Pour certains, il serait plus judicieux d’amorcer une discussion philosophique à partir des questions posées par les enfants…

 Chez Lipman, le roman est une réalité argumentée qui permet de développer le raisonnement. Il traduit les problèmes philosophiques dans une langue à la portée des enfants. Ces interventions philosophiques leur permettent ensuite de poser des questions qui sont les leurs. Et c'est là tout l'intérêt de cette méthode. En cela, l'approche de Matthew Lipman est très différente de celle proposée par Michel Tozzi par exemple. Pour Michel Tozzi, la discussion philosophique consiste à définir, à problématiser et à conceptualiser.

 

En France, l'opposition à l'introduction de la philosophie pour enfants à l'école primaire est assez forte parmi la corporation des professeurs. Qu'en est-il en Belgique ?

 Il y a de la résistance mais pas vraiment d'opposition. Peut-être parce que les enseignants qui souhaitent l'introduction de la philosophie à l'école primaire, par exemple durant les cours de mathématiques ou d'histoire, sont encore peu nombreux. Cela s'explique par le manque de formation des enseignants dans ce domaine. La métacognition est entrée depuis peu dans le discours pédagogique et le curriculum de Lipman fournit justement des moyens de développer une telle compétence.

 

Le fait que la philosophie pour enfants ne passe pas par les textes classiques peut aussi être vu comme un facteur dérangeant…

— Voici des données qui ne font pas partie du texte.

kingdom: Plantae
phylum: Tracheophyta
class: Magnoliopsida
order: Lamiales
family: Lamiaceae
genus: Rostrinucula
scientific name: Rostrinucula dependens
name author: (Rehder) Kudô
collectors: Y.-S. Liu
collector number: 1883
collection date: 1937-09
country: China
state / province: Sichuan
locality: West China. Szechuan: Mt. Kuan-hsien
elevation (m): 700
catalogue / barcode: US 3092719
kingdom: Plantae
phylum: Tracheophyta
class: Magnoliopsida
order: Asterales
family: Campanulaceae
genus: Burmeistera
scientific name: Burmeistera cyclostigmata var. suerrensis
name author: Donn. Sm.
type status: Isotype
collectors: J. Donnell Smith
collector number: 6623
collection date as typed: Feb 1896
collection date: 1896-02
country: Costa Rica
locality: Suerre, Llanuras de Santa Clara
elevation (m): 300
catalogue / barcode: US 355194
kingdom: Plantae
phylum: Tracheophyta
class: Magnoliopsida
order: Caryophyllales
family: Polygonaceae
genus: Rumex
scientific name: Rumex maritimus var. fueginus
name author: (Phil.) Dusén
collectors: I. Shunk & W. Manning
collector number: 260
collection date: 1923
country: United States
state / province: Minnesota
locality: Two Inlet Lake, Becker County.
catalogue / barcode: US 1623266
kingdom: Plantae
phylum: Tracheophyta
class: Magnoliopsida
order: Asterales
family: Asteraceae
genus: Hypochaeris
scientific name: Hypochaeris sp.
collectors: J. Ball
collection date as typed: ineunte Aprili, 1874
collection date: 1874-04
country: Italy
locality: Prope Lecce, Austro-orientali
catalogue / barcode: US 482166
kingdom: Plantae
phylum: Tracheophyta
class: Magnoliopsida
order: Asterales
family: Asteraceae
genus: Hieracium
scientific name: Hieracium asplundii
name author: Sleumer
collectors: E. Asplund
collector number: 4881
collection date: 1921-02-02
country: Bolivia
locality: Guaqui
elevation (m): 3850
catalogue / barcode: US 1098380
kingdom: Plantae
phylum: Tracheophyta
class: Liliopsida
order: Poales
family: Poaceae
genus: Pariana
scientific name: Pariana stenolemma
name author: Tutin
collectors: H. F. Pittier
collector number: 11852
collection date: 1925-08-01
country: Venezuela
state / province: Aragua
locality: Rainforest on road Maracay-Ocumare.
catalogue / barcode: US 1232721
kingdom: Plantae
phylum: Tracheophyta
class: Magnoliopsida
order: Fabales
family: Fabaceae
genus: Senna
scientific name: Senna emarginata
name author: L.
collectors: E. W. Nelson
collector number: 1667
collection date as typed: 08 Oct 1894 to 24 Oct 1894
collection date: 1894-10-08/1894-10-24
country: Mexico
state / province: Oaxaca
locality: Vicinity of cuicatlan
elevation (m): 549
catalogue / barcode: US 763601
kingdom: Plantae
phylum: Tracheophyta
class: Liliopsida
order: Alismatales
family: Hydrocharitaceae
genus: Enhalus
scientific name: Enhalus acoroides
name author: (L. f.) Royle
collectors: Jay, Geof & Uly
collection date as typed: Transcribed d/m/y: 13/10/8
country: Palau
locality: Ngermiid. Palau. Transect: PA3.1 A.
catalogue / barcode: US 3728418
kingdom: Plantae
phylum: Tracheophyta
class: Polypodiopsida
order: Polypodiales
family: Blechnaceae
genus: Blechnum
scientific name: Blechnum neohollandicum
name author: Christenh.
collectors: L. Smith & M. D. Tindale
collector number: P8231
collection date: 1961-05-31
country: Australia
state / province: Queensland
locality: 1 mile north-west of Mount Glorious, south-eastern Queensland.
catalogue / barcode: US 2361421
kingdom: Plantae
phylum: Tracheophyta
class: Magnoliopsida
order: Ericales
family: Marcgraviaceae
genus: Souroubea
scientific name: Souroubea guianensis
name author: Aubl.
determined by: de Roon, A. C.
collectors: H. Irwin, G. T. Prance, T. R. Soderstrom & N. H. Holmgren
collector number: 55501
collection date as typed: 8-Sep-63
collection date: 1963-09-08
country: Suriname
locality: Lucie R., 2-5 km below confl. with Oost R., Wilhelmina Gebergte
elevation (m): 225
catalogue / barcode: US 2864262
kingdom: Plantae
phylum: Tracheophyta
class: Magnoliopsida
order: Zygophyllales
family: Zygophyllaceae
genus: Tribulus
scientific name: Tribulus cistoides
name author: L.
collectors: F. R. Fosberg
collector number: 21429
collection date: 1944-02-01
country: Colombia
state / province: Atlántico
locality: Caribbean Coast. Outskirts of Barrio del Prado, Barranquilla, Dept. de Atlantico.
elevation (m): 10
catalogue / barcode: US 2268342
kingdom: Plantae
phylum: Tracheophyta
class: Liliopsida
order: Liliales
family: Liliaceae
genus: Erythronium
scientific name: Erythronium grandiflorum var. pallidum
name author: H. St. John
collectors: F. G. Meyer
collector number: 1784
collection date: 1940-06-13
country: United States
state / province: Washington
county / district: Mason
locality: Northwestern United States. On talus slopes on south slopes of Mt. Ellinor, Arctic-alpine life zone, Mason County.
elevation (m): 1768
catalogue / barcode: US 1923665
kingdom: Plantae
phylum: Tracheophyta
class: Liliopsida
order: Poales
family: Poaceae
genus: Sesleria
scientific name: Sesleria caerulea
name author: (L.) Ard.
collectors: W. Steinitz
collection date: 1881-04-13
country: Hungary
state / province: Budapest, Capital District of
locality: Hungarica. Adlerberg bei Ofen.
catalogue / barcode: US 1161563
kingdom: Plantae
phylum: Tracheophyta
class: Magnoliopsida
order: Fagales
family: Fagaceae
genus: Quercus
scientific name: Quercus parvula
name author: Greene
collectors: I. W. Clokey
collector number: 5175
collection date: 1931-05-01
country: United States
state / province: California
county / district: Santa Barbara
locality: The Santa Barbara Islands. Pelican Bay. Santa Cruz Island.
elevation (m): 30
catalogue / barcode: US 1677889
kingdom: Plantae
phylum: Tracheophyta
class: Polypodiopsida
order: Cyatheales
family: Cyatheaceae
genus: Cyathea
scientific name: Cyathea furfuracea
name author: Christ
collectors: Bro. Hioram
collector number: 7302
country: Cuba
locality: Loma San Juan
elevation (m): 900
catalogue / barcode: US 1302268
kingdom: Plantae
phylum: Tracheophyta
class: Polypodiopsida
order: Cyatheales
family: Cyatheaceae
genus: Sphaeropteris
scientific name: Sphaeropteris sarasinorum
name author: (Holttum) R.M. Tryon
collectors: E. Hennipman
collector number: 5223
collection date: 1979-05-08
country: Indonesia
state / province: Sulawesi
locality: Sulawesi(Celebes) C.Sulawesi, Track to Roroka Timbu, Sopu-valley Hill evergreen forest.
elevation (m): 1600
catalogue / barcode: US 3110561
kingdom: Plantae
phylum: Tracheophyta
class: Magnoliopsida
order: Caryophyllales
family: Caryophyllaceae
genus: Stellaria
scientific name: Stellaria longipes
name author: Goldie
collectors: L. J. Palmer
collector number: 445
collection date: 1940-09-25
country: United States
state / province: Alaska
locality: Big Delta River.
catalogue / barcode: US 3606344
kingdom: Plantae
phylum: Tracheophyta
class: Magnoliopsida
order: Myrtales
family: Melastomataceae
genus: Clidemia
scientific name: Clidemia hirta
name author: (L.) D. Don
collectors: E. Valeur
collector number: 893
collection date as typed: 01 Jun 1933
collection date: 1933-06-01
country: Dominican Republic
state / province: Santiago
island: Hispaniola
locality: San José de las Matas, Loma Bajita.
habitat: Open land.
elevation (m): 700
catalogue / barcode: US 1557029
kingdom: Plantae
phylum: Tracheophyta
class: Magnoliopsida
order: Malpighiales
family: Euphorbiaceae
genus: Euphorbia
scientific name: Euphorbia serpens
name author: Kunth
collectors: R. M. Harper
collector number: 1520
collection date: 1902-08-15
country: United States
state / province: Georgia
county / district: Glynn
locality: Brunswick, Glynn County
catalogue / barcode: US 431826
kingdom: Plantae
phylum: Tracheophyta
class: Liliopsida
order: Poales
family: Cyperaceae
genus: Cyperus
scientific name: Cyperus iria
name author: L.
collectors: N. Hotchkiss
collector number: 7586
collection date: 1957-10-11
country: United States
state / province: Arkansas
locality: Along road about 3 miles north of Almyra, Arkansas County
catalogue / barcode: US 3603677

Tout à fait. Au début de l'expérience, on s'est heurté à des réactions épidermiques de quelques professeurs d'université qui ne peuvent pas concevoir l'approche de la pensée sans se référer aux textes philosophiques. Il y avait ceux qui reprochaient aux romans de Lipman de n'avoir pas une qualité littéraire comparable aux textes classiques. Ce qui est vrai, mais ses romans sont à la fois philosophiques, romanesques et pédagogiques. En plus, se ressentait aussi la réticence manifeste au changement, à ce qui vient d'outre-Atlantique. Toutefois, je crois que ces a priori sont en régression.